"Can Anyone Create A Job?" the NYT asks.

 

The NY Times is going to write a five part series on whether anyone can create a job. I have answered the question in 5 paragraphs…

When asking the question, “can anyone create jobs,” the answer is simple. Yes, you just hire someone and “poof,” there it is- a job. There is all this talk about creating an atmosphere where jobs are needed, by cutting back regulations or business taxes.  This is just smoke and mirrors by Republicans so that business can make more money at the expense to the environment or the worker. The only things that are needed to create a job is the need and the funds to do it. We currently have two needs. One is crumbling infrastructure and two, a large unemployed workforce. The funds are a bit trickier.

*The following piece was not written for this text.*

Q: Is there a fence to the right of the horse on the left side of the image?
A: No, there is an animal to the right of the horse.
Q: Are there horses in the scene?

Almost NOBODY has any money, save 2% of our population. Right or wrong as to whether they should pay for the new jobs, It doesn’t matter right now. They ARE the only source that has the funds to do it.  So YES, tax them. There are highways and bridges throughout the country that must be fixed. The only way to do this is for the Feds to fix them. Give the money to the Republican governors and you can almost guarantee it won’t get done. A high speed rail, to connect this country, is needed. A national energy policy that incorporates renewable energy and linking the grid is another project.  Subsidizing private homeowners to install solar will work here too. I know, because I have done it myself.

The home solar idea is already in place. People have the need to reduce their electric bill. Let them put solar on their house and they will look for other ways to conserve, just as showing drivers of hybrid cars continuously how their driving affects their mileage, homeowners will do whatever it takes to minimize their energy needs.  This will create the solar energy industry- not by soaking a half billion into one company.  You need to have the market, FIRST.

YES, it is possible to create jobs. A pipeline was put in along the highway by my house. Those pipeline workers raised the incomes of the businesses around here and some of those businesses hired more workers. Highway projects last the whole season and they put people to work. Each job funds five more jobs. Once people are working, the economy reinforces itself.

There is one other thing to tackle and that is the WalMart stores. Before Walmart, there were individual stores- the money moved around, but it stayed in the community. We need to implement a business tax on retail outlets that keeps a large % of the profits in the communities from which they are derived.